- _What is needed_:
For the entries presented below, indicate the number of lines that include the word "roll", adding nothing else.

- _Recorded data_:
--- --- ---

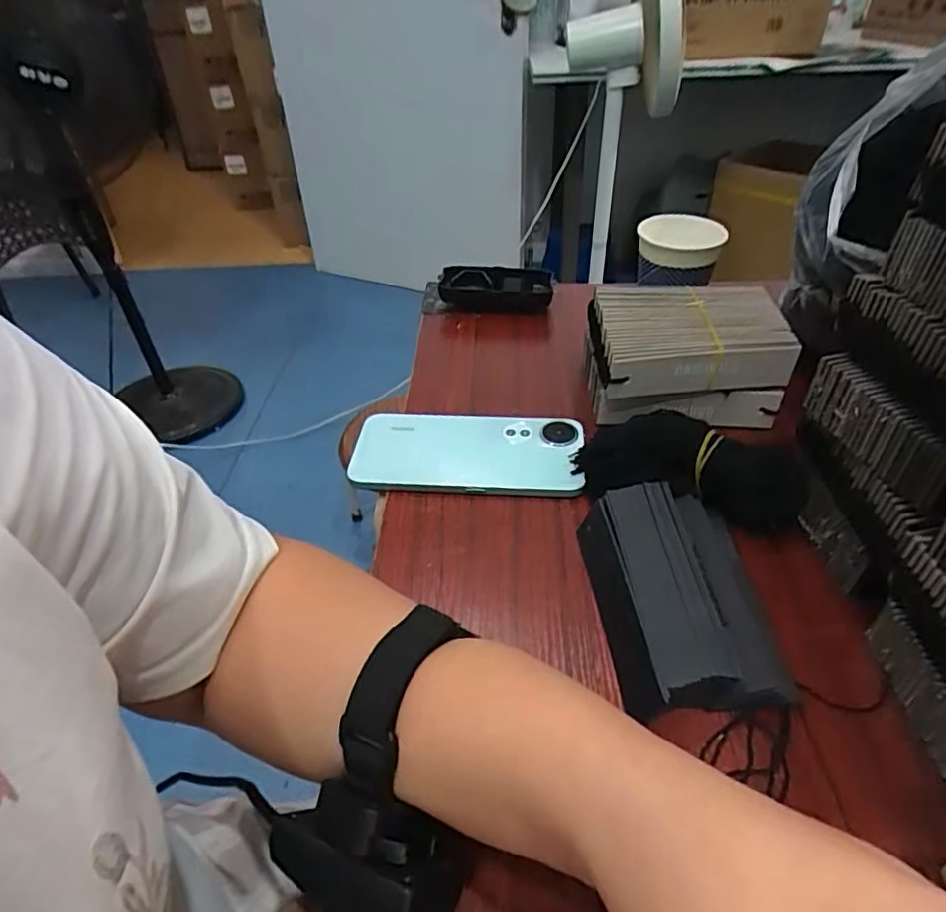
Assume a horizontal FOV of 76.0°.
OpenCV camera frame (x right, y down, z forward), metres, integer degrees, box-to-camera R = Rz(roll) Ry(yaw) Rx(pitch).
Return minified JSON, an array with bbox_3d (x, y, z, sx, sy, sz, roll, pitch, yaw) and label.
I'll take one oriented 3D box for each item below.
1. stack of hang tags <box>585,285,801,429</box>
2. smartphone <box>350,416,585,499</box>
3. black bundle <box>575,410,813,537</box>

--- --- ---

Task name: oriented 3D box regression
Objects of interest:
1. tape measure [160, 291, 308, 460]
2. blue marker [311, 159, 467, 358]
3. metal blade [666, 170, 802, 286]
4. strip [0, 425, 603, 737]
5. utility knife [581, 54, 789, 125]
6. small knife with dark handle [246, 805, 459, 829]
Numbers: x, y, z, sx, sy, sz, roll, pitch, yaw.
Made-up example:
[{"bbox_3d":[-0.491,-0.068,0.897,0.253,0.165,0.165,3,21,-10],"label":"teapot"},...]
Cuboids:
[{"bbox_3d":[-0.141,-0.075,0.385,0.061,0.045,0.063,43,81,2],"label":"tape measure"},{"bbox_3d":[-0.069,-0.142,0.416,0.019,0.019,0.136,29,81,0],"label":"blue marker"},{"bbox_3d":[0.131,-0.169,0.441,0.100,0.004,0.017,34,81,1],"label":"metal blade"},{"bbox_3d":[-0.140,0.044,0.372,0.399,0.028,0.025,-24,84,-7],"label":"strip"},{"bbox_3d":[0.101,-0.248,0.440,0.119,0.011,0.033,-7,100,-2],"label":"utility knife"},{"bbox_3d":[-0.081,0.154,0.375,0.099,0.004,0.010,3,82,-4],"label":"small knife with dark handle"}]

--- --- ---

- _Response below_:
3